Print the portion of the news roundup starting with "R.I.P.: David Brower" and going on through "planet in 2030.", word for word.

Given passage ::
........
R.I.P.: David Brower Dies At 88. IMHO, the most important, evangelical environmental activist since John Muir, responsible for the influence of the Sierra Club and Friends of the Earth.
“More interesting than threatening…”: Scientists Downplay ‘Space Object’. “Scientists who announced last week that a
mysterious space object had a 1-in-500 chance of striking the
Earth in 30 years have retracted their prediction, saying it poses
little threat.
The object, which is either a small asteroid or piece of space
junk, has virtually no chance of hitting the planet in 2030.
However, scientists at the Jet Propulsion Laboratory in Pasadena
said there’s a 1-in-1,000 chance it could hit Earth in 2071.”
Funding to Deorbit Mir Confirmed, Russian Official Says. ‘The Russian government has set aside the $25 million needed to
bring down the Mir space station, an official said.
“The Russian government has already taken the decision to provide the financial resources
needed to deorbit Mir,” said Russian space agency chief Yuri Koptev. The statement runs
contrary to some media reports.’ Reuters
Studies Find Ways to Diagnose, Treat Alzheimer’s Several potential advances. First, positron emission tomography (PET) scanning of the brain apparently shows a distinctly different pattern of brain activity in Alzheimer’s Disease than in other brain dysfunctions with which it may be confused. Up ’til now, no diagnostic technique short of autopsy has been shown to improve on the educated guess we make to diagnose the condition.
A definitive diagnosis might be important if there were therapies that target the specific disease process in Alzheimer’s, which appears to be the deposition of rogue proteins in the brain in characteristic configurations called “plaques” and “tangles”. These progressively destroy normal brain tissue and interfere with cognitive functioning. The disease is incurable and inevitably fatal. A team at Johns Hopkins have now identified the enzyme that is the major player in forming plaques. Growing mice genetically engineered to be deficient in this enzyme will give a first approximation to whether blocking the enzyme could be a potential preventive or therapeutic measure agains Alzheimer’s, or whether it would have any adverse consequences.
........
Recorded information ::
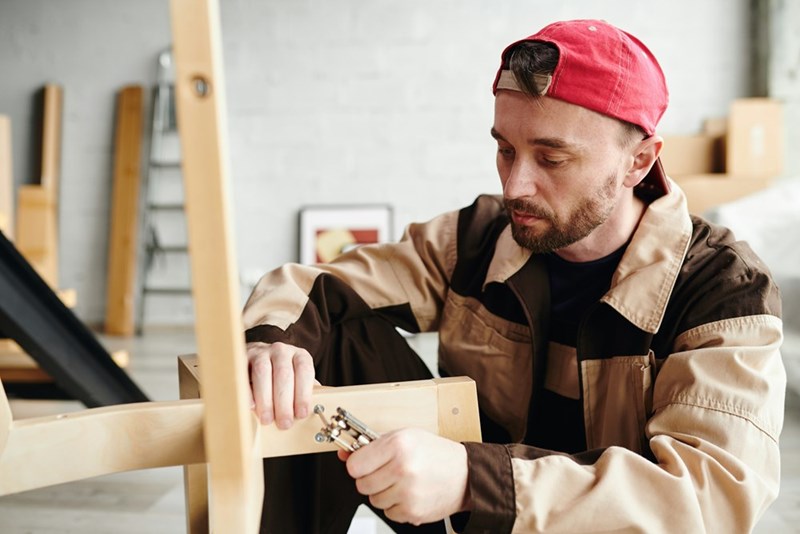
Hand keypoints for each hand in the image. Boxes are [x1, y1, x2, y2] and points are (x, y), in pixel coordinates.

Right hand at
........
Written solution ::
R.I.P.: David Brower Dies At 88. IMHO, the most important, evangelical environmental activist since John Muir, responsible for the influence of the Sierra Club and Friends of the Earth.
“More interesting than threatening…”: Scientists Downplay ‘Space Object’. “Scientists who announced last week that a
mysterious space object had a 1-in-500 chance of striking the
Earth in 30 years have retracted their prediction, saying it poses
little threat.
The object, which is either a small asteroid or piece of space
junk, has virtually no chance of hitting the planet in 2030.